Playing Scrooge, Glenn McGivern allows himself to be pulled, pushed, jumped on and even slapped as the ghosts wrestle with his conscience. And while the experiences may briefly cause Scrooge to ponder, Glenn snaps the character back to its stingy self and buckles down for the next visitation. Towards the end, there’s even a bit of gentle improv with the audience.
The obedient yet under-appreciated Bob Cratchit is played by Marina Hampton who also makes quite an entrance as Marley’s Ghost. Hampton provides a lot of the on-stage humour, reacting to Scrooge’s never-ending demands with clownlike gestures, and later gives life to the diminutive Tiny Tim puppet.
As Ghost of Christmas Past, Annina Watton cajoles Scrooge through witnessing the big moments in his life so far. After the interval, a rather sassy Ghost of Christmas Present sashays across the stage – a feather boa could quite naturally replace the rope! – as Christine Clark is well able to crank up the comedy. Soon it’s the turn of the faceless and demonic Ghost of Christmas Yet to Come with Declan King also playing Scrooge’s nephew Frederick.
This adaptation of A Christmas Carol is a pretty shouty piece, with lots and lots of banging and screeching, before calm descends for the show’s most tender moment as Bob Cratchit reads a bedtime story to his beloved son. Having been implored to “change while there’s still time” before resisting the ghosts’ revelations, Scrooge’s eventual redemption happens nearly instantaneously, an all-too-sudden attitudinal handbrake turn amid the play-within-a-play twist.
The Bright Umbrella cast under Trevor Gill’s direction has really got to grips with the irreverent script and delivers an entertaining and fast-paced, festive frolic. If anything, the levity in Barlow’s writing might require even more accentuated accent changes and flouncing around the stage, more flinging of snow, deliberate bumbling of props, eyebrow raising, and knowing nods to the heightened emotion and madcap action.

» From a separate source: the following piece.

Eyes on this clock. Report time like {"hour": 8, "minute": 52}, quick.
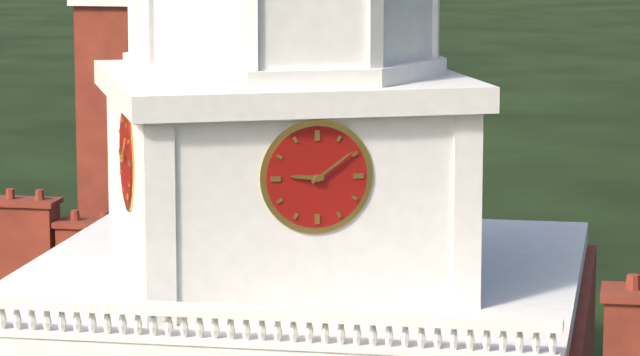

While the venue’s power problems on the night I reviewed denied the production many of the sound effects and all of the lighting changes that the company had planned, the show did go on and it didn’t feel like the performance was second class or that the audience had missed out.
A Christmas Carol continues at the friendly Sanctuary Theatre (on the junction of Castlereagh Street and the Albertbridge Road) until 3 January with matinee and evening performances.